Data records:
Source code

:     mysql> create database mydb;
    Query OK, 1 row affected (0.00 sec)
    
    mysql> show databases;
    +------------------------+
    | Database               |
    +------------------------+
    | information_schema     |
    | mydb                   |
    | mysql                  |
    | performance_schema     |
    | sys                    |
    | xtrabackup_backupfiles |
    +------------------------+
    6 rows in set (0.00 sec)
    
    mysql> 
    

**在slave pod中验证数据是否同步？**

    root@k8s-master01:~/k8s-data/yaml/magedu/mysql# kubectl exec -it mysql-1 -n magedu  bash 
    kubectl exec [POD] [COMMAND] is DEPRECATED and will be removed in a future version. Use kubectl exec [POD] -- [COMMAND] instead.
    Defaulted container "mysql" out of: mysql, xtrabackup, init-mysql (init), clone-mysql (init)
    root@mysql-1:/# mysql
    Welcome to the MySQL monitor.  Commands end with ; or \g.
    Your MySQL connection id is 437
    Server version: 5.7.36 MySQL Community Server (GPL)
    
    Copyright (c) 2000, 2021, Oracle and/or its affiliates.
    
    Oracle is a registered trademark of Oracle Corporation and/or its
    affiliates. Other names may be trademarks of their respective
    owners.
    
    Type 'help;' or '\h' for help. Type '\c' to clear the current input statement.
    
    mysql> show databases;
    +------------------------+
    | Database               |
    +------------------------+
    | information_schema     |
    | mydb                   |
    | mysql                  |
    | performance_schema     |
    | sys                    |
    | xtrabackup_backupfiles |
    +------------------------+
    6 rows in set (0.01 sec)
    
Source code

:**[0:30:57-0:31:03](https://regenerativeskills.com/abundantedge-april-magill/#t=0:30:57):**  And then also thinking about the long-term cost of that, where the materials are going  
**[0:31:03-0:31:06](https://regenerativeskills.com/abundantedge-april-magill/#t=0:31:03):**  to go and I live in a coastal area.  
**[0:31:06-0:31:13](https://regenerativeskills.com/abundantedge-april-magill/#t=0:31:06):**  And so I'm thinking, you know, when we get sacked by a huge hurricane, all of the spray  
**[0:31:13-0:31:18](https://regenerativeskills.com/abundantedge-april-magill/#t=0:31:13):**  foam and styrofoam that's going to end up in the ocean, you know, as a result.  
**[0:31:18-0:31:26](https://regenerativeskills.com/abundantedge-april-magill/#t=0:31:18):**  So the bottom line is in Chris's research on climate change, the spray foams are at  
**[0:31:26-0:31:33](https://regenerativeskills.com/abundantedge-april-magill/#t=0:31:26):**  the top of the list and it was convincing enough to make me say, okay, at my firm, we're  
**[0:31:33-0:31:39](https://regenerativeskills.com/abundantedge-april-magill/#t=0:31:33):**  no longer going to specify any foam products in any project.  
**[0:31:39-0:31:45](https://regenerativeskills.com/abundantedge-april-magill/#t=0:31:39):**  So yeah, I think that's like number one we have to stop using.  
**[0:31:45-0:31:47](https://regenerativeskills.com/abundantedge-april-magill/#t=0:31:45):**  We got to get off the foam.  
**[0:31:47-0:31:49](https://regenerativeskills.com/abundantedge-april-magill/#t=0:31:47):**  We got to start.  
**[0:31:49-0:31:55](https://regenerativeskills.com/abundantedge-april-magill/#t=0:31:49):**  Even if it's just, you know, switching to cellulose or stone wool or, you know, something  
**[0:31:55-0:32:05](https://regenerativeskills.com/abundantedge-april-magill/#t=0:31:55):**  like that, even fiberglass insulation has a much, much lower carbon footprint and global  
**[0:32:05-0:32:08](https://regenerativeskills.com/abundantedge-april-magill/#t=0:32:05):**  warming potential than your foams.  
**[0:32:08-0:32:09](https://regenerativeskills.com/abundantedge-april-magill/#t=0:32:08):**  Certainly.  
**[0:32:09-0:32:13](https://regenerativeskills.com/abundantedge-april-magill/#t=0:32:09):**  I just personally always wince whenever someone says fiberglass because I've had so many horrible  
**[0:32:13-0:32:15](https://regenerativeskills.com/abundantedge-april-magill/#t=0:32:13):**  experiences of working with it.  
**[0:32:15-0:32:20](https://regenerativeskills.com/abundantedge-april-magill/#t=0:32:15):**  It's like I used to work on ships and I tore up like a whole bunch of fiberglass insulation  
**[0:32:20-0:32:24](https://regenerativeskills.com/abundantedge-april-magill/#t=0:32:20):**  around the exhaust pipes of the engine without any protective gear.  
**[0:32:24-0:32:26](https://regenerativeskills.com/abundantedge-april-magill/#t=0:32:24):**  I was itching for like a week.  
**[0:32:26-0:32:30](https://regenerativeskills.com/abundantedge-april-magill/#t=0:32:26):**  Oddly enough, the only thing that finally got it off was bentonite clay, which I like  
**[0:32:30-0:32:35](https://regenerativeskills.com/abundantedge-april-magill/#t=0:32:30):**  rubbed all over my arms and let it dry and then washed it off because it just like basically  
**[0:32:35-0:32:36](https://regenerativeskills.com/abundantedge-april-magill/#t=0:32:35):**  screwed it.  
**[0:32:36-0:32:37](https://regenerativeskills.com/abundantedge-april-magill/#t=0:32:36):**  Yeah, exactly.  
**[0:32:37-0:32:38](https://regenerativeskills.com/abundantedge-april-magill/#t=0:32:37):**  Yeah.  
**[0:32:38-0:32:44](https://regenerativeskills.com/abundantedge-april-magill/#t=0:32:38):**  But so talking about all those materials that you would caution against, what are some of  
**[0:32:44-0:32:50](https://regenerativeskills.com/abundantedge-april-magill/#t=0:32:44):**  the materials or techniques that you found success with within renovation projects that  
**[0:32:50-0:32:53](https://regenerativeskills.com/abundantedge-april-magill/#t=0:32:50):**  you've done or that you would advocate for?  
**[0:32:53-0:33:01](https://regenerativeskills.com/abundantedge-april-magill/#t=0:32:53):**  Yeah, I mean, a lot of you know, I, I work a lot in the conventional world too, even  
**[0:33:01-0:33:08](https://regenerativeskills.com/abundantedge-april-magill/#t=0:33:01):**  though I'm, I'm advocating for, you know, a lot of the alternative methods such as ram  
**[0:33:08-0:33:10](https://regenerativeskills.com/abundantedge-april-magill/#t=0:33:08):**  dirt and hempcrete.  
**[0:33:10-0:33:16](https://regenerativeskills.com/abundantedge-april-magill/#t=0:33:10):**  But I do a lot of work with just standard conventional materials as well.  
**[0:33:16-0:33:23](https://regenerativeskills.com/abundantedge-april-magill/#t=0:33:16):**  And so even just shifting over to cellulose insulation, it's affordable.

What you should do: Above are the records. Print exactly, and only, the lines from the line with "Welcome to the" to the line with "as a result.", both inclusive.

Response area:
    Welcome to the MySQL monitor.  Commands end with ; or \g.
    Your MySQL connection id is 437
    Server version: 5.7.36 MySQL Community Server (GPL)
    
    Copyright (c) 2000, 2021, Oracle and/or its affiliates.
    
    Oracle is a registered trademark of Oracle Corporation and/or its
    affiliates. Other names may be trademarks of their respective
    owners.
    
    Type 'help;' or '\h' for help. Type '\c' to clear the current input statement.
    
    mysql> show databases;
    +------------------------+
    | Database               |
    +------------------------+
    | information_schema     |
    | mydb                   |
    | mysql                  |
    | performance_schema     |
    | sys                    |
    | xtrabackup_backupfiles |
    +------------------------+
    6 rows in set (0.01 sec)
    
Source code

:**[0:30:57-0:31:03](https://regenerativeskills.com/abundantedge-april-magill/#t=0:30:57):**  And then also thinking about the long-term cost of that, where the materials are going  
**[0:31:03-0:31:06](https://regenerativeskills.com/abundantedge-april-magill/#t=0:31:03):**  to go and I live in a coastal area.  
**[0:31:06-0:31:13](https://regenerativeskills.com/abundantedge-april-magill/#t=0:31:06):**  And so I'm thinking, you know, when we get sacked by a huge hurricane, all of the spray  
**[0:31:13-0:31:18](https://regenerativeskills.com/abundantedge-april-magill/#t=0:31:13):**  foam and styrofoam that's going to end up in the ocean, you know, as a result.  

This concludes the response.